ULTIMATE BLACK FOREST CAKE
Very delicious and easy to make. Garnish with chocolate curls made by using a cheese grater on semisweet chocolate.
Provided by 12YEAROLDCHEF
Categories Desserts Fruit Dessert Recipes Cherry Dessert Recipes
Time 2h5m
Yield 8
Number Of Ingredients 16
Steps:
- Preheat oven to 350 degrees F (175 degrees C). Line two 8-inch round pans with parchment paper.
- Sift 1 1/2 cups of the white sugar, flour, cocoa powder, baking soda, and salt together in a bowl. Beat shortening and remaining 1/2 cup white sugar together in a large bowl with an electric mixer until light and fluffy. Beat 1 egg at a time into the shortening mixture; add vanilla extract with last egg. Add portions of flour mixture alternately with buttermilk, beating after each addition to form a smooth batter. Pour batter into prepared baking pans.
-*-
◆ Your task
Continue the Black Forest cake recipe from where it stops.

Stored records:
-*-
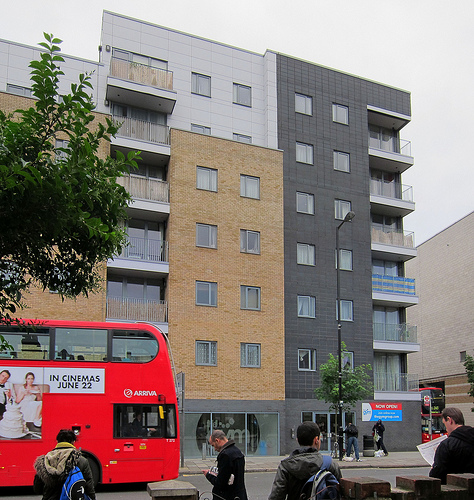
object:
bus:
[1, 315, 181, 489]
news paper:
[210, 465, 237, 488]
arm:
[206, 459, 235, 488]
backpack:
-*-
◆ Task response
- Bake in preheated oven until a toothpick inserted into the center comes out clean, 35 to 40 minutes. Cool in the pans for 10 minutes before removing to cool completely on a wire rack.
- Remove parchment from cake bottoms. Cut each layer in half horizontally, making 4 layers total. Pour 2 tablespoons cherry liqueur over each cake half.
- Beat cream in a chilled glass or metal bowl with an electric mixer until stiff peaks form. Beat in 2 tablespoons cherry liqueur and 1/2 teaspoon vanilla extract. Beat in confectioners' sugar and salt until cream filling is smooth and stiff.
- Spread 1 cake layer with 1/4 of the cream filling; top with 1/3 cherries. Repeat with 2 additional layers. Place 4th layer on top; frost top and sides of cake with remaining cream filling.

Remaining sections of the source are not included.